● **Your goal**
In the Johnny Staccato passage below, write out word for word the part that begins with the words "On October 12, 2010, the" and ends with "Cook, Jr. (twice)".

● **Exercise passage**
Johnny Staccato is an American private detective television series starring John Cassavetes which ran for 27 episodes on NBC from September 10, 1959 through March 24, 1960.

Synopsis
Titular character Johnny Staccato, played by John Cassavetes, is a jazz pianist/private detective. The setting for many episodes is a Greenwich Village jazz club belonging to his friend, Waldo, played by Eduardo Ciannelli. The show featured many musicians, such as Barney Kessel, Shelly Manne, Milt Holland, Red Mitchell, Red Norvo, and Johnny Williams. (Although the show was set in New York City, all of these men were closely identified with the West Coast jazz scene, and it was filmed largely in Los Angeles.) Elmer Bernstein composed both of the main theme tunes used and Stanley Wilson was music supervisor. Cassavetes also directed five episodes.

After its initial airing on NBC, ABC presented reruns of the series from March 27 to September 25, 1960.

On October 12, 2010, the series was released on Region 1 DVD by Timeless Media Group.

Episodes have aired on stations specializing in nostalgia programming, such as GetTV.

Notable guest stars

Warren Berlinger
Geraldine Brooks
Walter Burke
Elisha Cook, Jr. (twice)

● **Material provided**

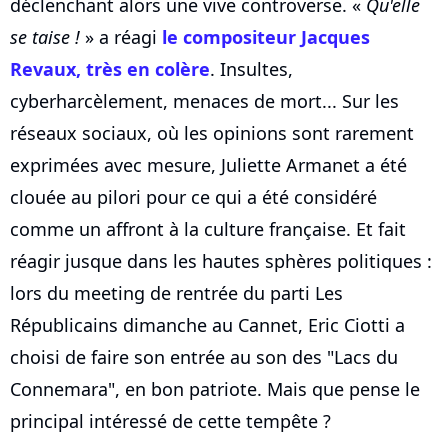
déclenchant alors une vive controverse. «
Qu'elle
se taise !
» a réagi
le compositeur Jacques
Revaux, très en colère
. Insultes,
cyberharcèlement, menaces de mort... Sur les
réseaux sociaux, où les opinions sont rarement
exprimées avec mesure, Juliette Armanet a été
clouée au pilori pour ce qui a été considéré
comme un affront à la culture française. Et fait
réagir jusque dans les hautes sphères politiques :
lors du meeting de rentrée du parti Les
Républicains dimanche au Cannet, Eric Ciotti a
choisi de faire son entrée au son des "Lacs du
Connemara", en bon patriote. Mais que pense le
principal intéressé de cette tempête ?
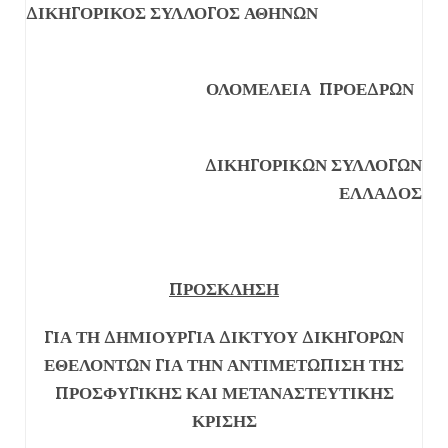
ΔΙΚΗΓΟΡΙΚΟΣ ΣΥΛΛΟΓΟΣ ΑΘΗΝΩΝ
ΟΛΟΜΕΛΕΙΑ ΠΡΟΕΔΡΩΝ
ΔΙΚΗΓΟΡΙΚΩΝ ΣΥΛΛΟΓΩΝ
ΕΛΛΑΔΟΣ
ΠΡΟΣΚΛΗΣΗ
ΓΙΑ ΤΗ ΔΗΜΙΟΥΡΓΙΑ ΔΙΚΤΥΟΥ ΔΙΚΗΓΟΡΩΝ
ΕΘΕΛΟΝΤΩΝ ΓΙΑ ΤΗΝ ΑΝΤΙΜΕΤΩΠΙΣΗ ΤΗΣ
ΠΡΟΣΦΥΓΙΚΗΣ ΚΑΙ ΜΕΤΑΝΑΣΤΕΥΤΙΚΗΣ
ΚΡΙΣΗΣ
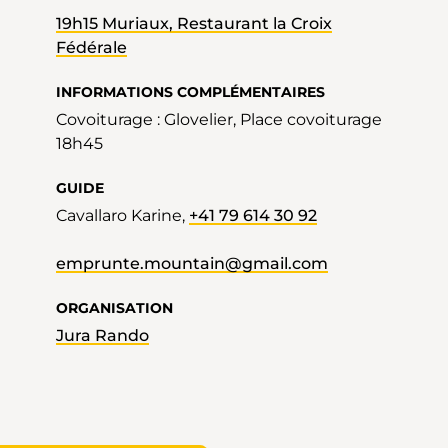
19h15 Muriaux, Restaurant la Croix
Fédérale
INFORMATIONS COMPLÉMENTAIRES
Covoiturage : Glovelier, Place covoiturage
18h45
GUIDE
Cavallaro Karine,
+41 79 614 30 92
emprunte.mountain@gmail.com
ORGANISATION
Jura Rando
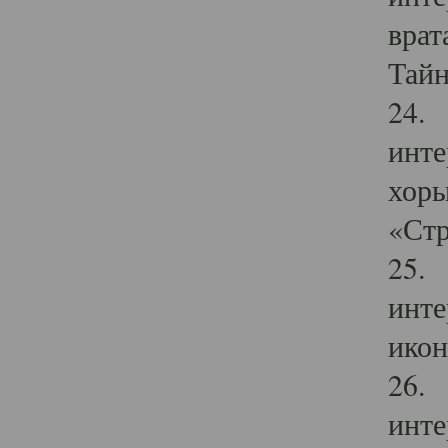
врат
Тайн
24. 
инте
хоры
«Стр
25. 
инте
икон
26. 
инте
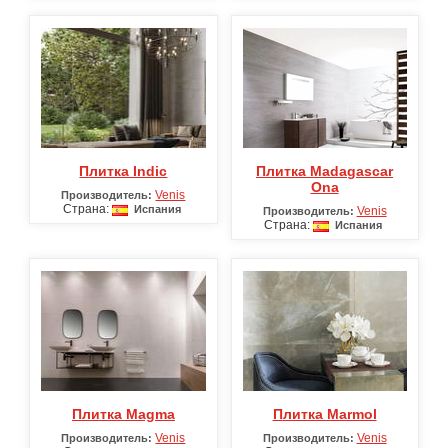
Плитка Indic
Плитка Madagascar
Ona
Venis
Производитель:
Страна:
Испания
Venis
Производитель:
Страна:
Испания
Плитка Magma
Плитка Marmol
Venis
Venis
Производитель:
Производитель:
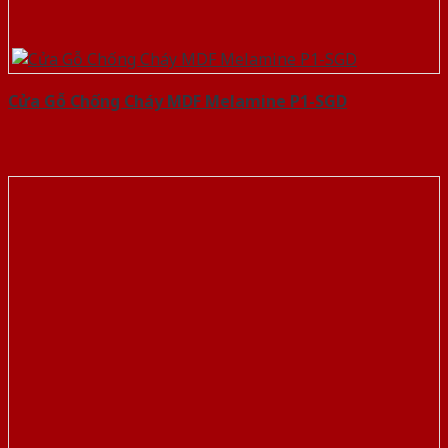
Cửa Gỗ Chống Cháy MDF Melamine P1-SGD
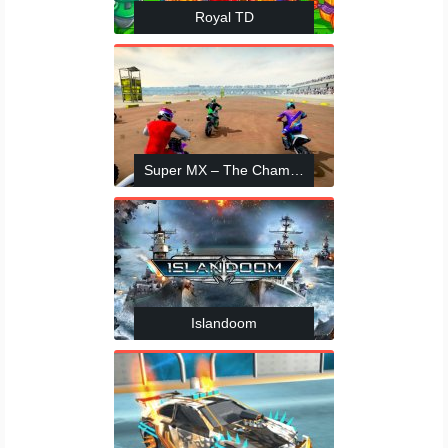
Royal TD
Super MX – The Champion
Islandoom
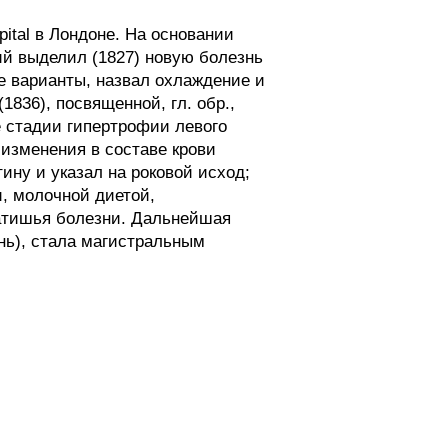
ital в Лондоне. На основании
ий выделил (1827) новую болезнь
е варианты, назвал охлаждение и
1836), посвященной, гл. обр.,
ё стадии гипертрофии левого
изменения в составе крови
ину и указал на роковой исход;
, молочной диетой,
затишья болезни. Дальнейшая
нь), стала магистральным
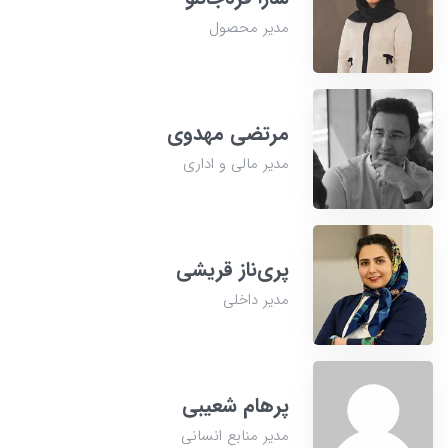
مدیر محصول
مرتضی مهدوی
مدیر مالی و اداری
پری‌ناز قریشی
مدیر داخلی
پرهام شعیبی
مدیر منابع انسانی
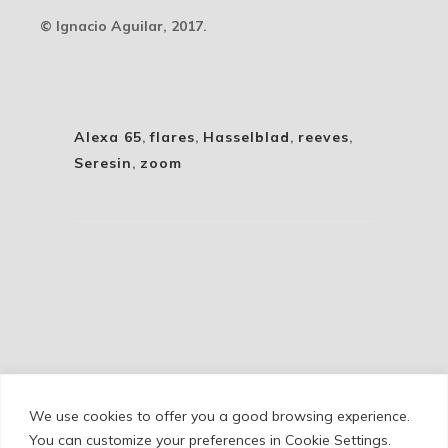
© Ignacio Aguilar, 2017.
Alexa 65
,
flares
,
Hasselblad
,
reeves
,
Seresin
,
zoom
We use cookies to offer you a good browsing experience.
Cookie Policy
/
Privacy Policy
/
Legal Warning
You can customize your preferences in Cookie Settings.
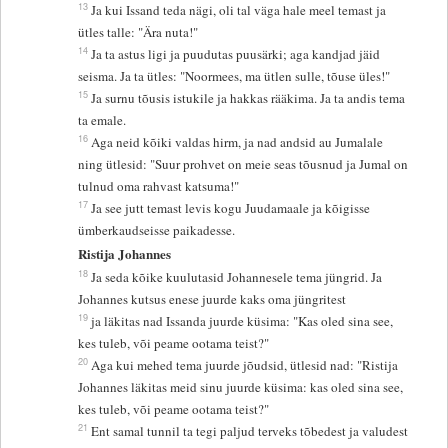
13
Ja kui Issand teda nägi, oli tal väga hale meel temast ja
ütles talle: "Ära nuta!"
14
Ja ta astus ligi ja puudutas puusärki; aga kandjad jäid
seisma. Ja ta ütles: "Noormees, ma ütlen sulle, tõuse üles!"
15
Ja surnu tõusis istukile ja hakkas rääkima. Ja ta andis tema
ta emale.
16
Aga neid kõiki valdas hirm, ja nad andsid au Jumalale
ning ütlesid: "Suur prohvet on meie seas tõusnud ja Jumal on
tulnud oma rahvast katsuma!"
17
Ja see jutt temast levis kogu Juudamaale ja kõigisse
ümberkaudseisse paikadesse.
Ristija Johannes
18
Ja seda kõike kuulutasid Johannesele tema jüngrid. Ja
Johannes kutsus enese juurde kaks oma jüngritest
19
ja läkitas nad Issanda juurde küsima: "Kas oled sina see,
kes tuleb, või peame ootama teist?"
20
Aga kui mehed tema juurde jõudsid, ütlesid nad: "Ristija
Johannes läkitas meid sinu juurde küsima: kas oled sina see,
kes tuleb, või peame ootama teist?"
21
Ent samal tunnil ta tegi paljud terveks tõbedest ja valudest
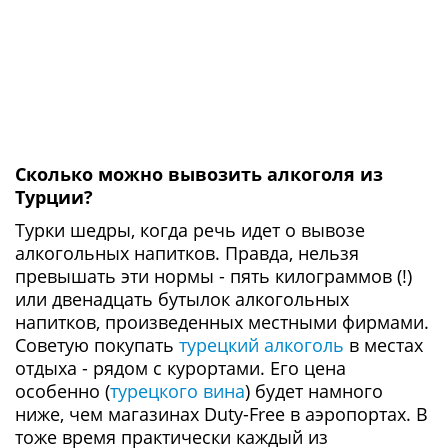
Сколько можно вывозить алкоголя из
Турции?
Турки шедры, когда речь идет о вывозе
алкогольных напитков. Правда, нельзя
превышать эти нормы - пять килограммов (!)
или двенадцать бутылок алкогольных
напитков, произведенных местными фирмами.
Советую покупать
турецкий алкоголь
в местах
отдыха - рядом с курортами. Его цена
особенно (
турецкого вина
) будет намного
ниже, чем магазинах Duty-Free в аэропортах. В
тоже время практически каждый из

● **Answer**
On October 12, 2010, the series was released on Region 1 DVD by Timeless Media Group.

Episodes have aired on stations specializing in nostalgia programming, such as GetTV.

Notable guest stars

Warren Berlinger
Geraldine Brooks
Walter Burke
Elisha Cook, Jr. (twice)